In this project, intelligent data processing methodologies and decision support algorithms will be developed for:

  • Quantitative network monitoring, with special emphasis in leak detection and isolation, combining direct (simulation) and inverse (parameter estimation) approaches.
  • Qualitative network monitoring, for detecting changes in several quality indicators, to be identified in the first phase of the study, for locating the area where the abnormal quality indices are, in real time. Those methods will also combine direct and inverse approaches, and improve the existing methods.
  • Integrating quantitative and qualitative approaches with nodal demand forecasting approaches, to estimate the demand in each network node (that typically is not measured) as well as with DMA high level monitoring indices and sensor data validation/reconstruction schemes.
  • Optimally placing sensors, for quantitative and qualitative network monitoring that enhances the performances regarding detecting and locating leaks and abnormal quality behaviors, respectively.
  • Sensor data validation/reconstruction to guarantee that the sensor measurements used for the network monitoring are free from outliers or sensor faults, which may otherwise affect dramatically the fault detection and isolation algorithms.
  • The network monitoring module of the EFFINET software will include an innovative fault detection framework with learning algorithms for approximating key correlations between measured variables during operations.

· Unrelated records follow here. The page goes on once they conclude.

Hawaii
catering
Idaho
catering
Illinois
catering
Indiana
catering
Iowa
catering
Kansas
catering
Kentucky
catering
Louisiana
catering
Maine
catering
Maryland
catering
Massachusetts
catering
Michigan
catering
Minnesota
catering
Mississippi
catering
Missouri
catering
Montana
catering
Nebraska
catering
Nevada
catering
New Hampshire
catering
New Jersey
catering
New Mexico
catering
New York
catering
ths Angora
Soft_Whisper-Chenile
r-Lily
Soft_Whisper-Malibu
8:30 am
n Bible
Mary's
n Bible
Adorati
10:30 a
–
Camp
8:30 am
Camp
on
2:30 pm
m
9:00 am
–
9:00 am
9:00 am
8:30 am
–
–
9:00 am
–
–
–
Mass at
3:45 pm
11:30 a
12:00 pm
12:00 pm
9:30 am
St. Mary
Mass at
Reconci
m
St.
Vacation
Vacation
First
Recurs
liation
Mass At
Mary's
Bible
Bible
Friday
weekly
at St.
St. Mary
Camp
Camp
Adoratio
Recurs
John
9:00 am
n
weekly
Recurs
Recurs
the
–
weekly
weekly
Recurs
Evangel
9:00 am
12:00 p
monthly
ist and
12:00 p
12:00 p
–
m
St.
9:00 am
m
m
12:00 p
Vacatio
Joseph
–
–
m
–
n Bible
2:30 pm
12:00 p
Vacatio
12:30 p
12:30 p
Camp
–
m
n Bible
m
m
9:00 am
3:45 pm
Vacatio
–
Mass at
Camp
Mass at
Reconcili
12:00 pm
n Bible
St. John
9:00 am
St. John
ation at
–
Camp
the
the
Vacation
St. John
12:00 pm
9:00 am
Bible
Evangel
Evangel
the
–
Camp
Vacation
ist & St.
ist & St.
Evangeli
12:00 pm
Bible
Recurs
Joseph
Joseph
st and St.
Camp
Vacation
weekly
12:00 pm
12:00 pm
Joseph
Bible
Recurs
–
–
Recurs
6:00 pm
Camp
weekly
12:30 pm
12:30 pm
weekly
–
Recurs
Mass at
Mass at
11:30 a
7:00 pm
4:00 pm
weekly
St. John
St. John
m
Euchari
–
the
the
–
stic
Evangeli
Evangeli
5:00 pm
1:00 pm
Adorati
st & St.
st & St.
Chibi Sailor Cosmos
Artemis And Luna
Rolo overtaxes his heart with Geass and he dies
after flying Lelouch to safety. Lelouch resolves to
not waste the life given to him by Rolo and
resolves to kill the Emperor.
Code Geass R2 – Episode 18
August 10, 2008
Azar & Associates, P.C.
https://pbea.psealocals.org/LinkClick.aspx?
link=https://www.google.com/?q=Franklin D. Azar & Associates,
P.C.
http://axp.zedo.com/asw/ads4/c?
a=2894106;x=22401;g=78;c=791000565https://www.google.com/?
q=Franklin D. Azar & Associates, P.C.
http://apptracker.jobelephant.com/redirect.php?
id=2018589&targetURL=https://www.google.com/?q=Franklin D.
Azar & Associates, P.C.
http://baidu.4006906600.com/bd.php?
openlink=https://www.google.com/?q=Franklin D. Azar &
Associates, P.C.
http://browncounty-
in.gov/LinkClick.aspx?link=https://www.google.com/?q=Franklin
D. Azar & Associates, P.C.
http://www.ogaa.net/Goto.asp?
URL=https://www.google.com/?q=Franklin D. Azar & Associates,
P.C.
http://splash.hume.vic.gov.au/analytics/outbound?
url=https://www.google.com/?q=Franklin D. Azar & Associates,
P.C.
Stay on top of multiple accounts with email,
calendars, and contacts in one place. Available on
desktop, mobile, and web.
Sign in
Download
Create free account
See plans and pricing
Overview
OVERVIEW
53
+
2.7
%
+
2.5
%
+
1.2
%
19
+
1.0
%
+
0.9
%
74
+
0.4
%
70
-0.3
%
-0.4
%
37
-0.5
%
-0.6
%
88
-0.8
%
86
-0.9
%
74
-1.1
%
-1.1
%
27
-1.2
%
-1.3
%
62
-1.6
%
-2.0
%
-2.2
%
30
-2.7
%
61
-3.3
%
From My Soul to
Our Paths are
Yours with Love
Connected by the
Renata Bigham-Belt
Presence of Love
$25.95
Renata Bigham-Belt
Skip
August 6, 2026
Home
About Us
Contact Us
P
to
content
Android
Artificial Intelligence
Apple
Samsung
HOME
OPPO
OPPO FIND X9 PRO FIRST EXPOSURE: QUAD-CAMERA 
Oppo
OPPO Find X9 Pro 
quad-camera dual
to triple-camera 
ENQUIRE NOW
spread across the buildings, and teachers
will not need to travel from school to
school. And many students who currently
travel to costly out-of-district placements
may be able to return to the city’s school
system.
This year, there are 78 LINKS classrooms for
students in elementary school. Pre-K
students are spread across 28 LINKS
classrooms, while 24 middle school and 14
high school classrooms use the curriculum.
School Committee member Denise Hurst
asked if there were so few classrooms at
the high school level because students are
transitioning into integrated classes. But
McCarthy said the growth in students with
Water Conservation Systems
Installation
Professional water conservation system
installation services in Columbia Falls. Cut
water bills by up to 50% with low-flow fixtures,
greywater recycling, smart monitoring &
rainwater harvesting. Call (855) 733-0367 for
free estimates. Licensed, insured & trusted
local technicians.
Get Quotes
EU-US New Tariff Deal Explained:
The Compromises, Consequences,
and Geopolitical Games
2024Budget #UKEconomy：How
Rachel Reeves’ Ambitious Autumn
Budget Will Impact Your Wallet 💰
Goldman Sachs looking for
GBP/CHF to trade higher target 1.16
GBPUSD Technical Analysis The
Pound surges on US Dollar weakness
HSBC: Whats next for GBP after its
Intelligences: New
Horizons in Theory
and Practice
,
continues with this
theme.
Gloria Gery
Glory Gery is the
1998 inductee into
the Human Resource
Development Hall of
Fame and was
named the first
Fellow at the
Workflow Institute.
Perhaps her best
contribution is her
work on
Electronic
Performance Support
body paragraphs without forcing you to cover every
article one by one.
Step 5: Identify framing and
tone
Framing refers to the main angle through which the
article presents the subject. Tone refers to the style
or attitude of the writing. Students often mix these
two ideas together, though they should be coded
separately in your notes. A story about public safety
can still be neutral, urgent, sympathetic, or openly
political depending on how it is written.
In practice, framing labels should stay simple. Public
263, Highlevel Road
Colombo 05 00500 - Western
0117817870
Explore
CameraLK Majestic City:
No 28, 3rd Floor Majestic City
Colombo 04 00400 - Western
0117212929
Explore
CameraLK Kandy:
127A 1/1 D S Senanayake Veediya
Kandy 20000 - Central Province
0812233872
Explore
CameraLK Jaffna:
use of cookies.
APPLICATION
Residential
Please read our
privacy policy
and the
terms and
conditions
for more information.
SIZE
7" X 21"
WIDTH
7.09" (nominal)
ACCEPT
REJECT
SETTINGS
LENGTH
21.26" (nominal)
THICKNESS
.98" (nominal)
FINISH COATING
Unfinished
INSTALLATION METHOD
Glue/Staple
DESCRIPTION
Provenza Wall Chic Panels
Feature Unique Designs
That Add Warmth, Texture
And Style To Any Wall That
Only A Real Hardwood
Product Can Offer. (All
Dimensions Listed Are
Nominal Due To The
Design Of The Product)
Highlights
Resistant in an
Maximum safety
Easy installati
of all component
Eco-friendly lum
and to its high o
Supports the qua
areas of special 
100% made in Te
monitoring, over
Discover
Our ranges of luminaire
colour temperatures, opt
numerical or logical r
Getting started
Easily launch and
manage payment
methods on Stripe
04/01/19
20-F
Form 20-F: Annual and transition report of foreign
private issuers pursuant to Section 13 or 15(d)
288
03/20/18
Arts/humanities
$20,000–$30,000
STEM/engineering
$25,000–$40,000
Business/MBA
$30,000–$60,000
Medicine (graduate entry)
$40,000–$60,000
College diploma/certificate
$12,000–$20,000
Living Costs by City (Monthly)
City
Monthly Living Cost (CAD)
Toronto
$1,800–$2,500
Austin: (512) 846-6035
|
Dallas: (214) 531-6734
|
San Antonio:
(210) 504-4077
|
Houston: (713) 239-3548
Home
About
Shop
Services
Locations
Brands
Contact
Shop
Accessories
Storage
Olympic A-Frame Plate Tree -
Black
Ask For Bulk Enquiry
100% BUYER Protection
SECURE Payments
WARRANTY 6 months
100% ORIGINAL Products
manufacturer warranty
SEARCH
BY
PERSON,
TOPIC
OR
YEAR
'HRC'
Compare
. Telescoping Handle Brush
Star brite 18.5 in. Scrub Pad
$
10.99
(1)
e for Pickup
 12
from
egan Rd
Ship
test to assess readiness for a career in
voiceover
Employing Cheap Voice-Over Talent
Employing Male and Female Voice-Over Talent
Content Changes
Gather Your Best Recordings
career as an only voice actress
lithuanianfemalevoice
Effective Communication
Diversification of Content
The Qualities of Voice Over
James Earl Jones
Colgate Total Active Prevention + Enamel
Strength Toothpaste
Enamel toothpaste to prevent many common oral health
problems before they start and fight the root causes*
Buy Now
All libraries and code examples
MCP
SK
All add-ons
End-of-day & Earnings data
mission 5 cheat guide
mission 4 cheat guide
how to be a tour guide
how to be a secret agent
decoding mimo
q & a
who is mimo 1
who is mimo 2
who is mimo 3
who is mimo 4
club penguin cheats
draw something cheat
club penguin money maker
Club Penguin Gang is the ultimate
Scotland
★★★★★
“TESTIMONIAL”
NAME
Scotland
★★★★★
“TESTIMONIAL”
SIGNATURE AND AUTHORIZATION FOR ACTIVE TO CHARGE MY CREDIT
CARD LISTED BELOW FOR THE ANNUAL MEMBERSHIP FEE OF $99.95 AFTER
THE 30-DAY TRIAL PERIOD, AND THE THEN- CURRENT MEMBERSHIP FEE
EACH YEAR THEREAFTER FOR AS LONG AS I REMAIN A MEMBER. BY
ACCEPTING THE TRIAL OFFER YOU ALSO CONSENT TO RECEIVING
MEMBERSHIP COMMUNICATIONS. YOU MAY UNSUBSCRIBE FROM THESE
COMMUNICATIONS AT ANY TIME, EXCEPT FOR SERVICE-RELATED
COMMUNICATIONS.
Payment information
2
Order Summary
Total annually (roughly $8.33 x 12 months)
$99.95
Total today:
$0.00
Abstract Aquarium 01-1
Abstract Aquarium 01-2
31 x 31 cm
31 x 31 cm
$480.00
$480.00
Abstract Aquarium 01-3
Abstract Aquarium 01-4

This will allow handling highly unstructured environments, which goes beyond the current state-of-the-art in this area.

INNOVATION IN DEMAND FORECASTING AND MANAGEMENT

Recent advances in smart metering allow collecting timely information about water individual customers’ consumption. The possibility to get information using AMR facilitates the interaction with consumers and the use of existing instruments. The main innovation provided by EFFINET is related to the following aspects:

  • As real-time information about consumption becomes available, its use in demand forecasting will improve the total efficiency of service. The information will also allow designing new tariffs models based on actual consumption.
  • The information about real-time consumption will facilitate the definition of different profiles of consumers, that will be useful for leak detection.
  • Most importantly, the project will design and develop an application for communication of consumption patterns to consumers, in order to influence a change in demand and therefore water savings.
  • Give information to the consumers about their water consumption for decreasing total volume of water consumed. It is possible, using AMR, to have information about consumption in every household several times during the day. For this reason, the inclusion of the total amount of water consumption in the bill and comparing it with the average consumption in the city is the informative goal.
  • Use of smart phone application to involve consumers to give feedback, relies on using interactive applications not only to give consumption information, but also to get the feedback for the consumers, such as surveys or designing incentives (e.g. giving some specific merchandising) for having their opinion. In case of using different tariffs only will be implemented in some specific households receiving compensation for their contribution.